- **Aim of the exercise**
Can you copy the items verbatim, starting with the first line and continuing up to and including the line containing "part at (388, 81)"?

- **Records**
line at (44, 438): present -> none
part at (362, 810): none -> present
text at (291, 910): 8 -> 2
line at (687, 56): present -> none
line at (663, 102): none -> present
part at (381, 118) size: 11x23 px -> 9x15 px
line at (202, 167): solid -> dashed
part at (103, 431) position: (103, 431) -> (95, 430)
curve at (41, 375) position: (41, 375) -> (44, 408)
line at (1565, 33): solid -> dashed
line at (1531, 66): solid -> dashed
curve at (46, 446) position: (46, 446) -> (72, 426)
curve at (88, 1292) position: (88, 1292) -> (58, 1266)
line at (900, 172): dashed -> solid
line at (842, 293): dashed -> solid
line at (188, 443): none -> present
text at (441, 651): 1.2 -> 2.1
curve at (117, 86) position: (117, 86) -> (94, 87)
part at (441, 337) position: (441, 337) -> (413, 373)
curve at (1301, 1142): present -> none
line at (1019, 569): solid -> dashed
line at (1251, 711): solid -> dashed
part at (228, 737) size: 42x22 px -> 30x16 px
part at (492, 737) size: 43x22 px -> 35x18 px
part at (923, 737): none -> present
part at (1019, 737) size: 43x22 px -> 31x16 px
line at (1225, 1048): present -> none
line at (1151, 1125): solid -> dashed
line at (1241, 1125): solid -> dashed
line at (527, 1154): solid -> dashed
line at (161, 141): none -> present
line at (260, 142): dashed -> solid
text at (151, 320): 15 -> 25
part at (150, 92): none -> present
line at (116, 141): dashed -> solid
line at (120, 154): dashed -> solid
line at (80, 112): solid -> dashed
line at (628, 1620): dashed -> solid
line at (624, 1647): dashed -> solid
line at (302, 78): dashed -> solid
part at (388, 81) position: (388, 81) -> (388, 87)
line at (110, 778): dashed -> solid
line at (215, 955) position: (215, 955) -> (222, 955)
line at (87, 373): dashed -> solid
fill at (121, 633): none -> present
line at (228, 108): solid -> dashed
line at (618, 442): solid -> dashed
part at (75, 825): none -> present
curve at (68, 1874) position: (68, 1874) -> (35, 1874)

- **Output**
line at (44, 438): present -> none
part at (362, 810): none -> present
text at (291, 910): 8 -> 2
line at (687, 56): present -> none
line at (663, 102): none -> present
part at (381, 118) size: 11x23 px -> 9x15 px
line at (202, 167): solid -> dashed
part at (103, 431) position: (103, 431) -> (95, 430)
curve at (41, 375) position: (41, 375) -> (44, 408)
line at (1565, 33): solid -> dashed
line at (1531, 66): solid -> dashed
curve at (46, 446) position: (46, 446) -> (72, 426)
curve at (88, 1292) position: (88, 1292) -> (58, 1266)
line at (900, 172): dashed -> solid
line at (842, 293): dashed -> solid
line at (188, 443): none -> present
text at (441, 651): 1.2 -> 2.1
curve at (117, 86) position: (117, 86) -> (94, 87)
part at (441, 337) position: (441, 337) -> (413, 373)
curve at (1301, 1142): present -> none
line at (1019, 569): solid -> dashed
line at (1251, 711): solid -> dashed
part at (228, 737) size: 42x22 px -> 30x16 px
part at (492, 737) size: 43x22 px -> 35x18 px
part at (923, 737): none -> present
part at (1019, 737) size: 43x22 px -> 31x16 px
line at (1225, 1048): present -> none
line at (1151, 1125): solid -> dashed
line at (1241, 1125): solid -> dashed
line at (527, 1154): solid -> dashed
line at (161, 141): none -> present
line at (260, 142): dashed -> solid
text at (151, 320): 15 -> 25
part at (150, 92): none -> present
line at (116, 141): dashed -> solid
line at (120, 154): dashed -> solid
line at (80, 112): solid -> dashed
line at (628, 1620): dashed -> solid
line at (624, 1647): dashed -> solid
line at (302, 78): dashed -> solid
part at (388, 81) position: (388, 81) -> (388, 87)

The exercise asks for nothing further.